Cela explique en partie, sans l'excuser, la montée du Front national, sur l'air du « on n'a tout essayé, ça n'a pas marché, alors pourquoi pas tenter ceux-là ? ». Mais si une partie de l'électorat français est tentée par le vote FN pour exprimer une opinion protestataire, une autre partie semble aujourd'hui convaincue du discours raciste et autoritaire de cette formation politique extrémiste. Ce qui est bien inquiétant pour le « cher et vieux pays ».

Du coup, on se prend à espérer que la grotesque querelle de famille entre les Le Pen père et fille, découragent les électeurs tentés et freinent un peu les plus enthousiastes.

Pour le reste, la prudence s'impose. Le retour à la croissance n'en pourra être, au mieux, que très progressif.

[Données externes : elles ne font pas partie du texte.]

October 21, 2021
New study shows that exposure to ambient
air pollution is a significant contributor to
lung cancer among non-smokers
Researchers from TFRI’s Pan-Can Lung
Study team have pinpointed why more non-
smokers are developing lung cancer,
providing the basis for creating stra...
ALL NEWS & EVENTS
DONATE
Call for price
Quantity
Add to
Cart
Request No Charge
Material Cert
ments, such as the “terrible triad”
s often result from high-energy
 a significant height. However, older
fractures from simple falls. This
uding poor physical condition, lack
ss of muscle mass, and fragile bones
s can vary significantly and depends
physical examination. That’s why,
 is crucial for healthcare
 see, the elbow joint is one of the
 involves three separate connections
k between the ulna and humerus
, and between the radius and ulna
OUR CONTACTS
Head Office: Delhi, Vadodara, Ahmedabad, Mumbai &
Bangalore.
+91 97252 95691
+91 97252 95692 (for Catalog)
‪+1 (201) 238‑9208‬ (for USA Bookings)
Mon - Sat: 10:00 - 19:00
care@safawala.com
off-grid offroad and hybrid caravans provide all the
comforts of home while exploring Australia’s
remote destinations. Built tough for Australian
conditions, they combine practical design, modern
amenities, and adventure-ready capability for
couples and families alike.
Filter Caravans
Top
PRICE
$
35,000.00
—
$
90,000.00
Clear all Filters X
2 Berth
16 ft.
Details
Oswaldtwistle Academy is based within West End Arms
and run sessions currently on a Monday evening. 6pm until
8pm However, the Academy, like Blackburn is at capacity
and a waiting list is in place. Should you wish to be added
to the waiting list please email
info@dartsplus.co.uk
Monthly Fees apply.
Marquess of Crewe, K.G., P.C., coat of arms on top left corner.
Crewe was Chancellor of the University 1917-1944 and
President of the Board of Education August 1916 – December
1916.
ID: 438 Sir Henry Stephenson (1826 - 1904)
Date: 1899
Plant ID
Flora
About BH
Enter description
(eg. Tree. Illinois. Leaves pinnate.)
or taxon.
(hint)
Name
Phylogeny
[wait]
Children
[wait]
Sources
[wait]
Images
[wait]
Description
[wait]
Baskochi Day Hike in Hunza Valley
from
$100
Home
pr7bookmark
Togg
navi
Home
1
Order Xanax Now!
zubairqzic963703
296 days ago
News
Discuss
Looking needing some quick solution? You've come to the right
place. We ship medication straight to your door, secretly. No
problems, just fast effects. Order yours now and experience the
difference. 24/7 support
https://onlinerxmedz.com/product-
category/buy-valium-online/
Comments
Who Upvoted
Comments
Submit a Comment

L'Europe fonctionne peu ou mal et la promesse de l'actuel Premier ministre, David Cameron, en pleine élections législatives anglaises, d'organiser en 2017 un référendum sur la sortie de Grande-Bretagne de l'Union européenne montre à l'évidence que le système communautaire se délite quelque peu.

Il faudrait réformer l'Europe ! Vaste programme? Pourtant, des aménagements doivent être trouvés rapidement si l'on veut maintenir un cadre unitaire entre l'Europe du Sud et de l'Est, qui subissent durement la crise et une Europe du Nord, politiquement puissante et qui ne s'en tire jusque-là pas trop mal : on aura le plus grand mal à maintenir un cadre unitaire autoritaire si les peuples ne sont pas traités de manière égale. Une réforme des mécanismes européens devrait également viser à une harmonisation des politiques extérieures, notamment au moment où de vives tensions se manifestent dans des régions frontalières du Petit Continent, qu'il s'agisse du Proche-Orient ou de la frontière russe (Ukraine).